Agora serão uns 27 mil. Esta é uma doença muito silenciosa e só dá sintomas numa fase já muito avançada, defendemos que todos os portugueses que vão fazer análises, ou seja, assim como fazem a VIH e à hepatite B, devem fazer à hepatite C. A população prisional e os toxicodependentes não são os únicos grupos afectados na população. Esses testes são o que vai permitir identificar pessoas que não sabem que têm hepatite e evitar que apareçam mais tarde, numa altura em que já têm um cancro no fígado e em que já não há muito a fazer. Este Prémio Nobel pode ajudar agora numa coisa que temos mesmo de fazer que é sermos muito mais pró-activos na identificação das pessoas e na facilitação do acesso ao tratamento. Ainda há alguns hospitais onde o acesso ao tratamento ainda é um bocado dificultado do ponto de vista burocrático.
Quanto tempo esperam actualmente os doentes pelo tratamento? O tempo de espera médio não é de 20 e tal dias?
Depende dos hospitais. No meu hospital [Santa Maria] é essa a realidade. Mas há outros hospitais em que pode demorar mais algum tempo.
Quanto no limite?
Conheço alguns casos que demoram cinco ou seis meses. O processo é neste momento ainda demasiado burocrático e já não se justifica. A plataforma que foi criada e que envolve também o Infarmed deve ser adaptada e modernizada para facilitar o acesso ao tratamento.
Ainda vale a pena avaliar o impacto financeiro, a relação custo e benefício, deste tratamento?
Foi feito um estudo em 2015 pelo Infarmed, na altura em que o ministro da Saúde era Paulo Macedo, que já mostrava o benefício brutal em termos de salvar vidas. Mas, na minha opinião, não vejo necessidade de fazer mais estudos sobre isso. Podemos fazer os estudos que quiserem desde que isso não sirva para dificultar o acesso ao tratamento. Mas acho que não vale a pena fazer essas contas. Não é uma prioridade.
Qual é a prioridade?
A prioridade é fazer chegar o comprimido à boca da pessoa que precisa.
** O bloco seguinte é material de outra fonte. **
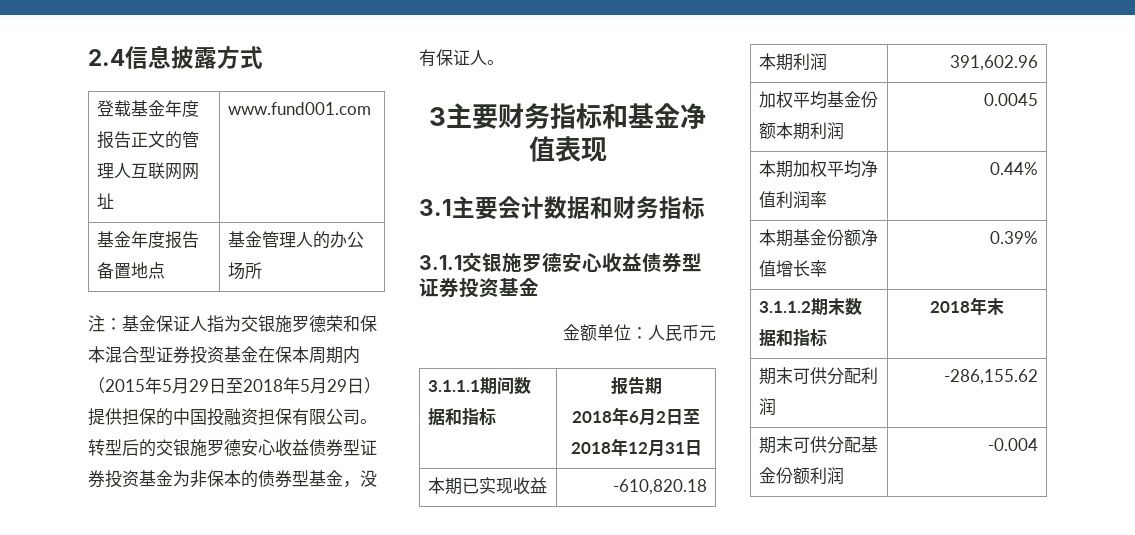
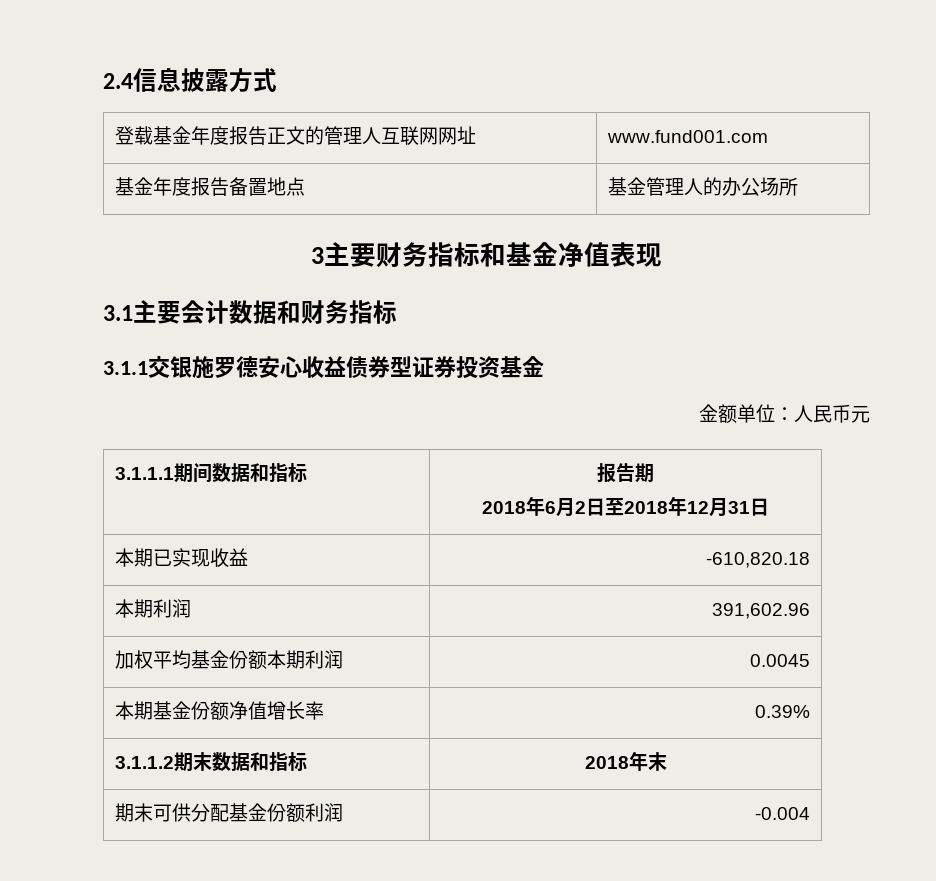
[88,315,377,333] [88,346,360,364] [88,377,381,394] [88,408,377,426] [88,439,377,457] [88,470,377,488] [419,49,504,67] // 注：基金保证人指为交银施罗德荣和保本混合型证券投资基金在保本周期内（2015年5月29日至2018年5月29日）提供担保的中国投融资担保有限公司。转型后的交银施罗德安心收益债券型证券投资基金为非保本的债券型基金，没有保证人。 -> (799, 186) none
[759,160,879,178] [759,191,828,208] [989,162,1038,175] // 本期加权平均净值利润率 | 0.44% -> (810, 660) none
[759,367,879,385] [759,398,777,415] [943,369,1038,385] // 期末可供分配利润 | -286,155.62 -> (667, 761) none

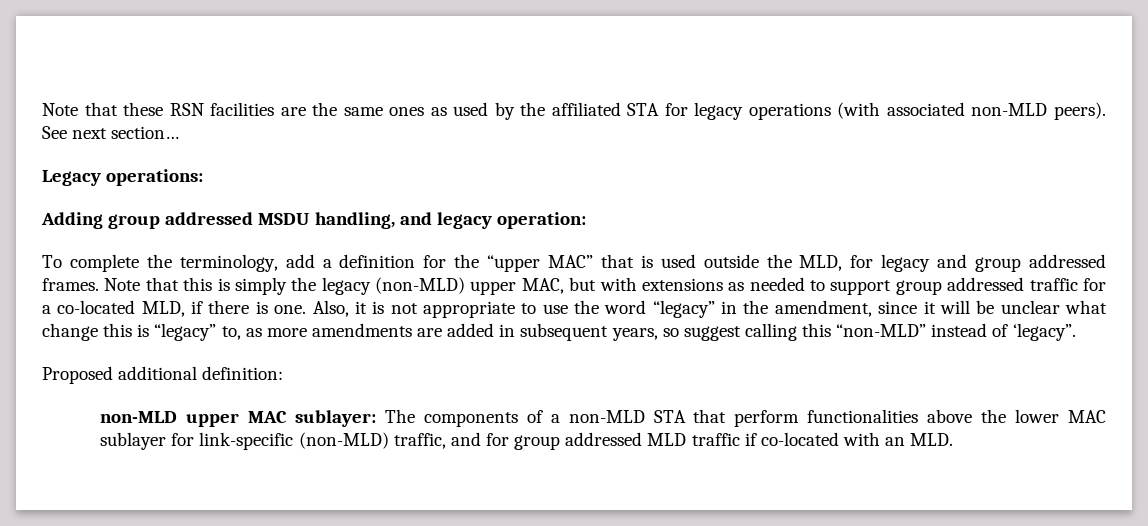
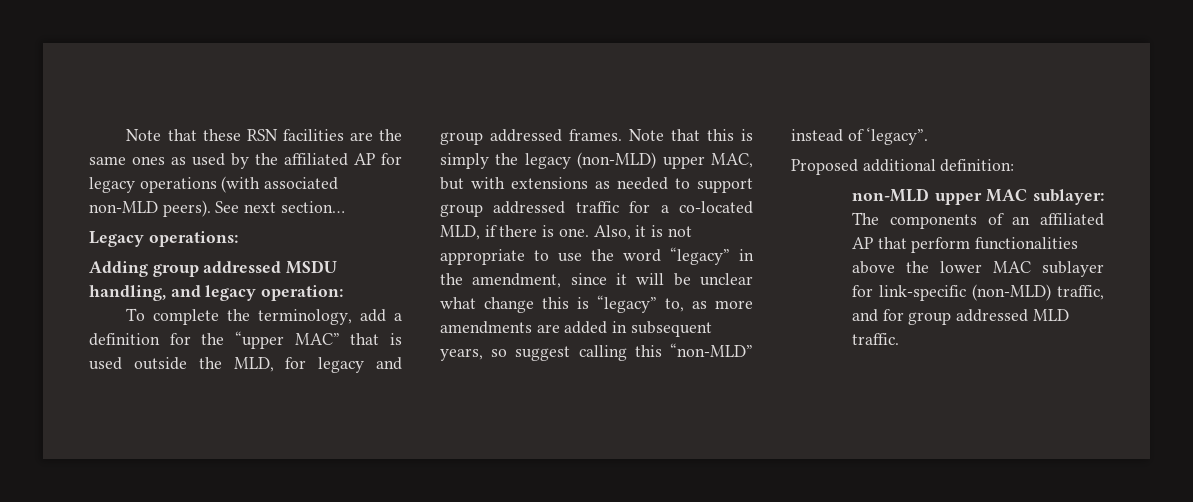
[627,103,660,116] STA -> [354,153,375,165] AP
[550,410,686,423] a non-MLD STA -> [1012,213,1104,226] [851,237,873,249] an affiliated AP
[691,432,954,446] traffic if co-located with an MLD. -> [851,333,899,345] traffic.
E melhorar o diagnóstico...
Sim, generalizar o teste da hepatite C, que é muito simples. Aí vamos apanhar talvez meio por cento da população que tem hepatite C e não sabe.
Antes dos antivirais como eram tratadas as pessoas?
No início, o tratamento começava com injecções três vezes por semanas, com imensos efeitos secundários, em que só curava 6%. As pessoas ficavam deprimidas, com ansiedade, queda de cabelo e deixavam de trabalhar. O tratamento durava entre seis meses e um ano. Agora o estado da arte é um comprimido uma vez por dia, sem efeitos secundário, durante cerca de dois meses e uma taxa de sucesso de 97%.
É o tal cortar da meta de que me falava...
Sim. Acho que o Prémio Nobel que é atribuído agora é merecido pelo modelo de ataque a um vírus – e temos tanto, o da sida, hepatite B, gripe, agora o da covid – é a cereja em cima do bolo. É assim: se nós conseguimos dominar um, ponto final parágrafo, estamos a tratar dele e é passar para outro. Acredito que a partir desta dinâmica com a hepatite C – conhecermos os factores de risco, os testes, os tratamentos e o que acontece às pessoas – seja possível agora aproveitar este know-how todo para o mundo da covid.